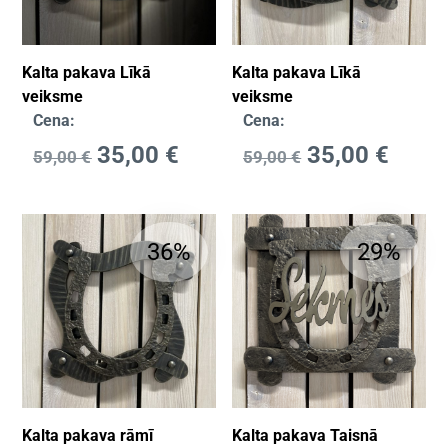
Kalta pakava Līkā
Kalta pakava Līkā
veiksme
veiksme
Cena:
Cena:
35,00
€
35,00
€
59,00
€
59,00
€
36%
29%
Kalta pakava rāmī
Kalta pakava Taisnā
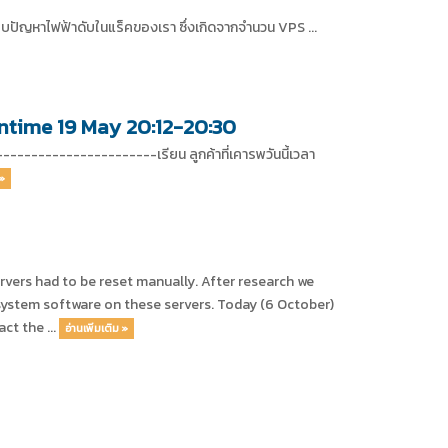
ะสบปัญหาไฟฟ้าดับในแร็คของเรา ซึ่งเกิดจากจำนวน VPS ...
ntime 19 May 20:12-20:30
--------------------เรียน ลูกค้าที่เคารพวันนี้เวลา
 »
ervers had to be reset manually. After research we
 system software on these servers. Today (6 October)
ct the ...
อ่านเพิ่มเติม »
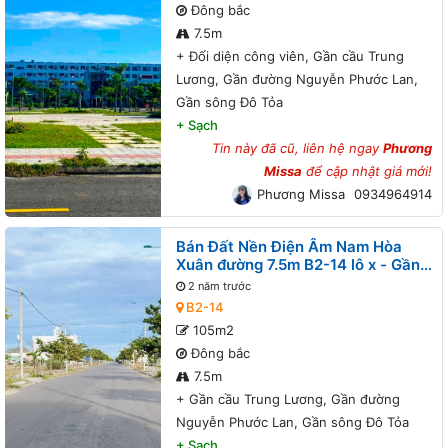
Đông bắc
7.5m
+
Đối diện công viên, Gần cầu Trung
Lương, Gần đường Nguyễn Phước Lan,
Gần sông Đô Tỏa
+
Sạch
Tin này đã cũ, liên hệ ngay
Phương
Missa
để cập nhật giá mới!
Phương Missa
0934964914
Bán Đất Nền Điện Âm Nam Hòa
Xuân đường 7.5m B2-14 lô x - Gần
cầu Trung Lương, Gần đường
2 năm trước
Nguyễn Phước Lan, Gần sông Đô
B2-14
Tỏa
105m2
Đông bắc
7.5m
+
Gần cầu Trung Lương, Gần đường
Nguyễn Phước Lan, Gần sông Đô Tỏa
+
Sạch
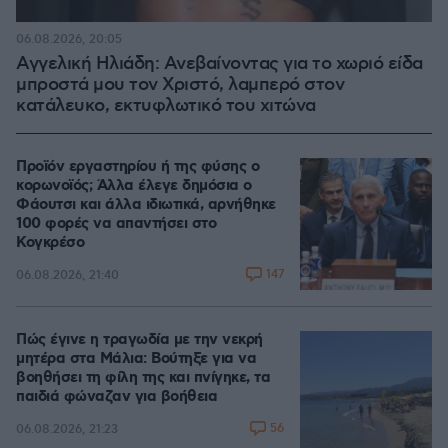
06.08.2026, 20:05
Αγγελική Ηλιάδη: Ανεβαίνοντας για το χωριό είδα
μπροστά μου τον Χριστό, λαμπερό στον
κατάλευκο, εκτυφλωτικό του χιτώνα
Προϊόν εργαστηρίου ή της φύσης ο
κορωνοϊός; Άλλα έλεγε δημόσια ο
Φάουτσι και άλλα ιδιωτικά, αρνήθηκε
100 φορές να απαντήσει στο
Κογκρέσο
147
06.08.2026, 21:40
Πώς έγινε η τραγωδία με την νεκρή
μητέρα στα Μάλια: Βούτηξε για να
βοηθήσει τη φίλη της και πνίγηκε, τα
παιδιά φώναζαν για βοήθεια
56
06.08.2026, 21:23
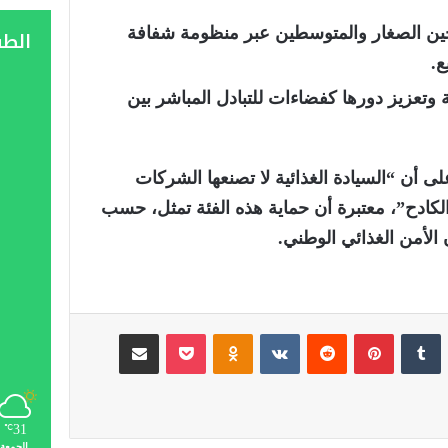
حين الصغار والمتوسطين عبر منظومة شفافة
الط
ع.
 وتعزيز دورها كفضاءات للتبادل المباشر بين
 على أن “السيادة الغذائية لا تصنعها الشركات
الكادح”، معتبرة أن حماية هذه الفئة تمثل، حسب
ن الأمن الغذائي الوطني.
لينكدإن
‏Tumblr
بينتيريست
‏Reddit
‏VKontakte
Odnoklassniki
‫Pocket
مشاركة عبر البريد
31
℃
الجمعة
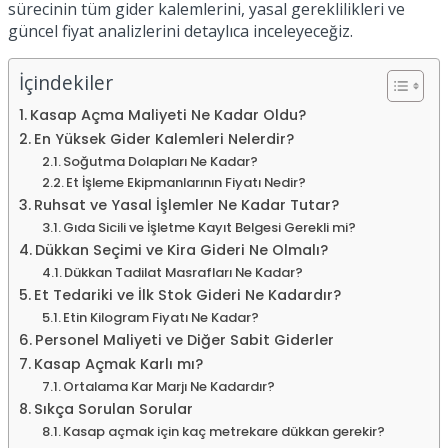
sürecinin tüm gider kalemlerini, yasal gereklilikleri ve
güncel fiyat analizlerini detaylıca inceleyeceğiz.
İçindekiler
Kasap Açma Maliyeti Ne Kadar Oldu?
En Yüksek Gider Kalemleri Nelerdir?
Soğutma Dolapları Ne Kadar?
Et İşleme Ekipmanlarının Fiyatı Nedir?
Ruhsat ve Yasal İşlemler Ne Kadar Tutar?
Gıda Sicili ve İşletme Kayıt Belgesi Gerekli mi?
Dükkan Seçimi ve Kira Gideri Ne Olmalı?
Dükkan Tadilat Masrafları Ne Kadar?
Et Tedariki ve İlk Stok Gideri Ne Kadardır?
Etin Kilogram Fiyatı Ne Kadar?
Personel Maliyeti ve Diğer Sabit Giderler
Kasap Açmak Karlı mı?
Ortalama Kar Marjı Ne Kadardır?
Sıkça Sorulan Sorular
Kasap açmak için kaç metrekare dükkan gerekir?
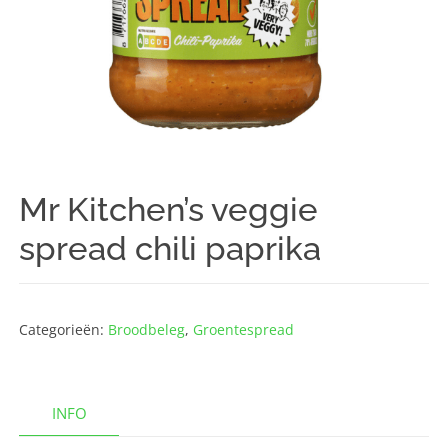
Mr Kitchen’s veggie
spread chili paprika
Categorieën:
Broodbeleg
,
Groentespread
INFO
*-*-*
ASSIGNMENT: Every line above from the line with "İçindekiler" to the line with "Dükkan Seçimi ve Kira Gideri Ne Olmalı?", both included, must be reproduced exactly, and no other line may appear.

RESPONSE TO THIS TASK:
İçindekiler
Kasap Açma Maliyeti Ne Kadar Oldu?
En Yüksek Gider Kalemleri Nelerdir?
Soğutma Dolapları Ne Kadar?
Et İşleme Ekipmanlarının Fiyatı Nedir?
Ruhsat ve Yasal İşlemler Ne Kadar Tutar?
Gıda Sicili ve İşletme Kayıt Belgesi Gerekli mi?
Dükkan Seçimi ve Kira Gideri Ne Olmalı?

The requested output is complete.